_Work required:_ Turn the lines of the records, from the very first one up to and including the line with "common name: Wahlberg’s velvet gecko", into a JSON list of strings, one string per line. Leave out any blank lines.

_Data for this exercise:_
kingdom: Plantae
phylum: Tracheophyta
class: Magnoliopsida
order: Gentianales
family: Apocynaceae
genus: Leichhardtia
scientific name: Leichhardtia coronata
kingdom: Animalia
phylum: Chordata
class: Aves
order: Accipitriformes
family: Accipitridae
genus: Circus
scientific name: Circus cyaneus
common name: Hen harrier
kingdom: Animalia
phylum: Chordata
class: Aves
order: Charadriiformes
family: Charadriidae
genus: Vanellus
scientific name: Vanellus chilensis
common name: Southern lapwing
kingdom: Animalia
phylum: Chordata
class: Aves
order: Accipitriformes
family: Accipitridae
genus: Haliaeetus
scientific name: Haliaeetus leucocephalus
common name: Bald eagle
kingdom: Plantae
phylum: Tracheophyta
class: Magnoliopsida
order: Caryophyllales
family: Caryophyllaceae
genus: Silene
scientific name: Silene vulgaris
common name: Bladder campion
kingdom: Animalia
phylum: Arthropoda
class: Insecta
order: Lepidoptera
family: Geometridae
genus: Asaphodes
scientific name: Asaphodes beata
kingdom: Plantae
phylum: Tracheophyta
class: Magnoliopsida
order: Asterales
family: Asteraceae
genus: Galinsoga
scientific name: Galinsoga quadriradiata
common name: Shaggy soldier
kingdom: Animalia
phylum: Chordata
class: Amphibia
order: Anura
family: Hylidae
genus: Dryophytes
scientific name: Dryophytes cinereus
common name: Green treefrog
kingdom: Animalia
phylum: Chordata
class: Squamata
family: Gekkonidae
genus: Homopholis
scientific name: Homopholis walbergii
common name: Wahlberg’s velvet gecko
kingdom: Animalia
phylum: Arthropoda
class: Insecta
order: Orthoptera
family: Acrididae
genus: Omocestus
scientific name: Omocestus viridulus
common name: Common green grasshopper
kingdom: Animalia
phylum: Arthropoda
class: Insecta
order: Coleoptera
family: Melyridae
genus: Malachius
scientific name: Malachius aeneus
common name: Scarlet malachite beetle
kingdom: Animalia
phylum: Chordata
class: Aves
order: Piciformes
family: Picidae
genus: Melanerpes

_Task output:_
[
  "kingdom: Plantae",
  "phylum: Tracheophyta",
  "class: Magnoliopsida",
  "order: Gentianales",
  "family: Apocynaceae",
  "genus: Leichhardtia",
  "scientific name: Leichhardtia coronata",
  "kingdom: Animalia",
  "phylum: Chordata",
  "class: Aves",
  "order: Accipitriformes",
  "family: Accipitridae",
  "genus: Circus",
  "scientific name: Circus cyaneus",
  "common name: Hen harrier",
  "kingdom: Animalia",
  "phylum: Chordata",
  "class: Aves",
  "order: Charadriiformes",
  "family: Charadriidae",
  "genus: Vanellus",
  "scientific name: Vanellus chilensis",
  "common name: Southern lapwing",
  "kingdom: Animalia",
  "phylum: Chordata",
  "class: Aves",
  "order: Accipitriformes",
  "family: Accipitridae",
  "genus: Haliaeetus",
  "scientific name: Haliaeetus leucocephalus",
  "common name: Bald eagle",
  "kingdom: Plantae",
  "phylum: Tracheophyta",
  "class: Magnoliopsida",
  "order: Caryophyllales",
  "family: Caryophyllaceae",
  "genus: Silene",
  "scientific name: Silene vulgaris",
  "common name: Bladder campion",
  "kingdom: Animalia",
  "phylum: Arthropoda",
  "class: Insecta",
  "order: Lepidoptera",
  "family: Geometridae",
  "genus: Asaphodes",
  "scientific name: Asaphodes beata",
  "kingdom: Plantae",
  "phylum: Tracheophyta",
  "class: Magnoliopsida",
  "order: Asterales",
  "family: Asteraceae",
  "genus: Galinsoga",
  "scientific name: Galinsoga quadriradiata",
  "common name: Shaggy soldier",
  "kingdom: Animalia",
  "phylum: Chordata",
  "class: Amphibia",
  "order: Anura",
  "family: Hylidae",
  "genus: Dryophytes",
  "scientific name: Dryophytes cinereus",
  "common name: Green treefrog",
  "kingdom: Animalia",
  "phylum: Chordata",
  "class: Squamata",
  "family: Gekkonidae",
  "genus: Homopholis",
  "scientific name: Homopholis walbergii",
  "common name: Wahlberg’s velvet gecko"
]